While the Court accepted that such a situation had contributed to the escalation of the conflicts and
mistrust between the applicants and the police, they did not, however, justify the applicants’
provocative behaviour and disregard of their own responsibilities towards their protection.
The applicants had been fully aware of their duty to cooperate with the authorities, which had been
set out by law and included in the protection protocols, which they had eventually signed. In
practice, they had repeatedly failed to comply with their obligations and breached the protocols.
Among other things, they had been uncooperative and behaved inappropriately to the police
officers. They had tried to elude the protection measures and obstruct the work of the officers and
had allegedly made unattainable demands to the authorities concerning the obligation to find them
new jobs and had refused to compromise.
Moreover, the applicants had had a presence on social media and television, which had risked
compromising their protected witness status. The applicants had also refused an offer of relocation
within Romania, while the HCCJ had dismissed their request to have their identities changed and be
relocated abroad after careful examination and providing reasons.

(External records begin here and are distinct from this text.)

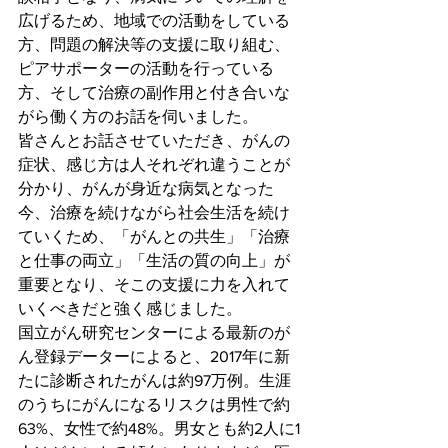
広げるため、地域での活動をしている
方、問題の解決等の支援に取り組む、
ピアサポーターの活動を行っている
方、そして治療の副作用と付き合いな
がら働く方のお話を伺いました。
皆さんとお話させていただき、がんの
症状、感じ方は人それぞれ違うことが
分かり、がんが身近な病気となった
今、治療を続けながら社会生活を続け
ていくため、「がんとの共生」「治療
と仕事の両立」「生活の質の向上」が
重要となり、そこの支援に力を入れて
いくべきだと強く感じました。
国立がん研究センターによる最新のが
ん登録データーによると、2017年に新
たに診断されたがんは約97万例。生涯
のうちにがんになるリスクは男性で約
63%、女性で約48%。男女とも約2人に1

Disregarding the HCCJ’s decision and their obligation to comply with the protection protocols, the
applicants had decided to move abroad, which had in practice ended their protection and potentially
exposed them to serious risk. Even in that situation, the authorities had not withdrawn their
protection but had maintained contact and had continued to offer them financial support.

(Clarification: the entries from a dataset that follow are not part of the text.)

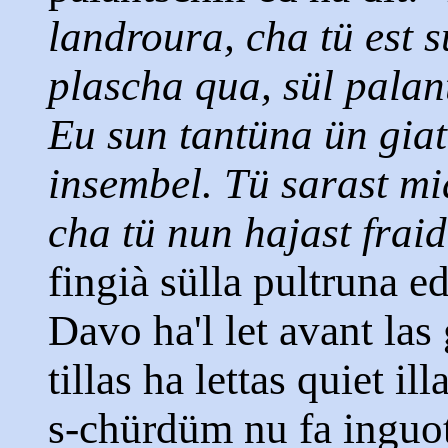
landroura, cha tü est s
plascha qua, sül palan
Eu sun tantüna ün gia
insembel. Tü sarast mi
cha tü nun hajast fraid
fingià sülla pultruna e
Davo ha'l let avant las 
tillas ha lettas quiet i
s-chürdüm nu fa inguott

The Court commended the authorities for their efforts to continue the protection despite the
applicants’ lack of cooperation, instead of withdrawing them from the witness protection
programme, an option provided for by law.
The Court considered that the authorities had done what could reasonably have been expected of
them to protect the applicants from the alleged risk to their lives. They had thus complied with the
requirements of Article 2 of the Convention and there had been no violation of that provision.